* **THE INPUT**:
■ ■ ■ ■ ■ ■ ■
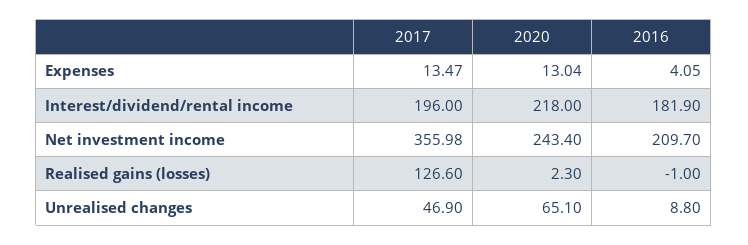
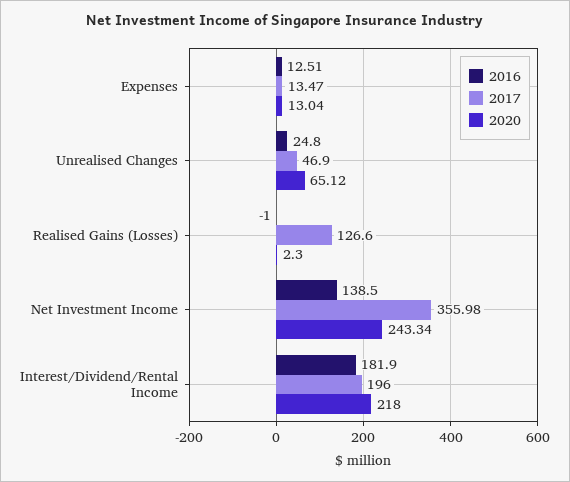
  {
    "2017": {
      "Expenses": 13.47,
      "Interest/dividend/rental income": 196,
      "Net investment income": 355.98,
      "Realised gains (losses)": 126.6,
      "Unrealised changes": 46.9
    },
    "2020": {
      "Expenses": 13.04,
      "Interest/dividend/rental income": 218,
-     "Net investment income": 243.4,
+     "Net investment income": 243.34,
      "Realised gains (losses)": 2.3,
-     "Unrealised changes": 65.1
+     "Unrealised changes": 65.12
    },
    "2016": {
-     "Expenses": 4.05,
+     "Expenses": 12.51,
      "Interest/dividend/rental income": 181.9,
-     "Net investment income": 209.7,
+     "Net investment income": 138.5,
      "Realised gains (losses)": -1,
-     "Unrealised changes": 8.8
+     "Unrealised changes": 24.8
    }
  }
■ ■ ■ ■ ■ ■ ■
* **TASK BRIEF**: Every line above should be reproduced exactly, please, with no pictures included.

* **OUTPUT OF THE TASK**:
  {
    "2017": {
      "Expenses": 13.47,
      "Interest/dividend/rental income": 196,
      "Net investment income": 355.98,
      "Realised gains (losses)": 126.6,
      "Unrealised changes": 46.9
    },
    "2020": {
      "Expenses": 13.04,
      "Interest/dividend/rental income": 218,
-     "Net investment income": 243.4,
+     "Net investment income": 243.34,
      "Realised gains (losses)": 2.3,
-     "Unrealised changes": 65.1
+     "Unrealised changes": 65.12
    },
    "2016": {
-     "Expenses": 4.05,
+     "Expenses": 12.51,
      "Interest/dividend/rental income": 181.9,
-     "Net investment income": 209.7,
+     "Net investment income": 138.5,
      "Realised gains (losses)": -1,
-     "Unrealised changes": 8.8
+     "Unrealised changes": 24.8
    }
  }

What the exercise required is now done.